### [REQUISITOS DA TAREFA]
Reproduza integralmente, palavra por palavra, o texto sobre Hermínio Maçãs.
---- TEXTO APRESENTADO
Em março de 1974, um homem de
porte atlético, galantemente vestido com uma impecável farda branca, abraça-me
à minha chegada ao aeroporto de Luanda, Angola.
O mesmo homem que nove anos
antes fora testemunha do meu batizado, e eu, pequeno e inconsciente rebento,
naquele mesmo dia, o fui do seu casamento, em Santos, Brasil.
Quando, na terra de José
Malhoa, às 10:15 horas, do dia 18 de setembro de 2013, o coração desse homem
decide encerrar a sua jornada na Terra, termina também ali o percurso de uma
vida repleta de Honestidade, Idealismo e Perdão.
Hermínio Maçãs foi um Puro!
Todo o seu percurso, nos campos profissional e pessoal foi recheado de loas à
vida e de ajuda ao próximo.
Formado em Filosofia, em 1958,
aquele jovem seminarista aproveitara bem todo o seu trajeto estudantil na
adolescência, dedicando-se também à Música Erudita e ao Latim. Assim, quando
entra na Faculdade de Direito de Lisboa no ano de 1961 era já um rapaz
respeitado e admirado pelos seus pares.
Em 1962, porém, esse percurso
fora interrompido, devido à sua participação na Greve Académica daquele ano. Em
fevereiro, o Governo proíbe, uma vez mais, as comemorações do Dia do Estudante,
provocando a ira dos estudantes, que, de imediato, tomam de assalto a cantina
universitária. Quando, a Academia de Lisboa realiza a greve de protesto, os
estudantes de Coimbra solidarizam-se, tornando assim o acontecimento num evento
de proporção nacional. A polícia entra, com muita violência, em choque com os
estudantes em Lisboa. Como resultado de toda a contenda, ocorre a demissão do
reitor Marcello Caetano (que era também professor de Hermínio Maçãs) e é
decretado luto académico em Lisboa e Coimbra. Em junho daquele ano, todos os
estudantes que participaram dos conflitos foram repreendidos. Hermínio Maçãs
foi expulso.
--------
---- REGISTOS LISTADOS
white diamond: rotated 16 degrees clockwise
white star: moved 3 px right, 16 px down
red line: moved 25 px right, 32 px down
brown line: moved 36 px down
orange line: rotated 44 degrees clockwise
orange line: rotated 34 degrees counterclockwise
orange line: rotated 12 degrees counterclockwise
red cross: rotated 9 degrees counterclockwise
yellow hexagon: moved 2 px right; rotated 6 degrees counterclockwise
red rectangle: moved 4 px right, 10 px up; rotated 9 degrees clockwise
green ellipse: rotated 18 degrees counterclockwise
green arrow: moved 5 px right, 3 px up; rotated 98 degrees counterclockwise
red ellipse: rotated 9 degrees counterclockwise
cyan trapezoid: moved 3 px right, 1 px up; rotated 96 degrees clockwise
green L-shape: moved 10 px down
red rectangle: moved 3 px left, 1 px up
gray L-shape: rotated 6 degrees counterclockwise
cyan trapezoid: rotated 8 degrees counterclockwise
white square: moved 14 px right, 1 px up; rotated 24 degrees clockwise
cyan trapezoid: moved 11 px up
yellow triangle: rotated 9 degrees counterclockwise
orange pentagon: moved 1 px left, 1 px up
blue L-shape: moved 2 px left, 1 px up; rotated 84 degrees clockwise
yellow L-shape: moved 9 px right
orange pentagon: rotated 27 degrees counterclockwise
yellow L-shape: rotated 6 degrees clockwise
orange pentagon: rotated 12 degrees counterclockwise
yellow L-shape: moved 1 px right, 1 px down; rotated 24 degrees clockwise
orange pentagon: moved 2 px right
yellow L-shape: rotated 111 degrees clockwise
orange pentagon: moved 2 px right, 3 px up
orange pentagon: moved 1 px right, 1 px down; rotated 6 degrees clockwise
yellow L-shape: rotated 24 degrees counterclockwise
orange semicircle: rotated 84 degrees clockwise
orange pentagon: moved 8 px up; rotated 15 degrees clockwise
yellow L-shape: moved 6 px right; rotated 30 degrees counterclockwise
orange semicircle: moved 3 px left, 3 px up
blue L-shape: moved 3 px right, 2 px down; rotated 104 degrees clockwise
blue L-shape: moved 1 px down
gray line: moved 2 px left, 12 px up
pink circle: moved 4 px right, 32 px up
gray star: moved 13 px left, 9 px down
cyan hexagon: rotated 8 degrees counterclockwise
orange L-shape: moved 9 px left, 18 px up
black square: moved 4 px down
--------
### [RESOLUÇÃO DA TAREFA]
Em março de 1974, um homem de
porte atlético, galantemente vestido com uma impecável farda branca, abraça-me
à minha chegada ao aeroporto de Luanda, Angola.
O mesmo homem que nove anos
antes fora testemunha do meu batizado, e eu, pequeno e inconsciente rebento,
naquele mesmo dia, o fui do seu casamento, em Santos, Brasil.
Quando, na terra de José
Malhoa, às 10:15 horas, do dia 18 de setembro de 2013, o coração desse homem
decide encerrar a sua jornada na Terra, termina também ali o percurso de uma
vida repleta de Honestidade, Idealismo e Perdão.
Hermínio Maçãs foi um Puro!
Todo o seu percurso, nos campos profissional e pessoal foi recheado de loas à
vida e de ajuda ao próximo.
Formado em Filosofia, em 1958,
aquele jovem seminarista aproveitara bem todo o seu trajeto estudantil na
adolescência, dedicando-se também à Música Erudita e ao Latim. Assim, quando
entra na Faculdade de Direito de Lisboa no ano de 1961 era já um rapaz
respeitado e admirado pelos seus pares.
Em 1962, porém, esse percurso
fora interrompido, devido à sua participação na Greve Académica daquele ano. Em
fevereiro, o Governo proíbe, uma vez mais, as comemorações do Dia do Estudante,
provocando a ira dos estudantes, que, de imediato, tomam de assalto a cantina
universitária. Quando, a Academia de Lisboa realiza a greve de protesto, os
estudantes de Coimbra solidarizam-se, tornando assim o acontecimento num evento
de proporção nacional. A polícia entra, com muita violência, em choque com os
estudantes em Lisboa. Como resultado de toda a contenda, ocorre a demissão do
reitor Marcello Caetano (que era também professor de Hermínio Maçãs) e é
decretado luto académico em Lisboa e Coimbra. Em junho daquele ano, todos os
estudantes que participaram dos conflitos foram repreendidos. Hermínio Maçãs
foi expulso.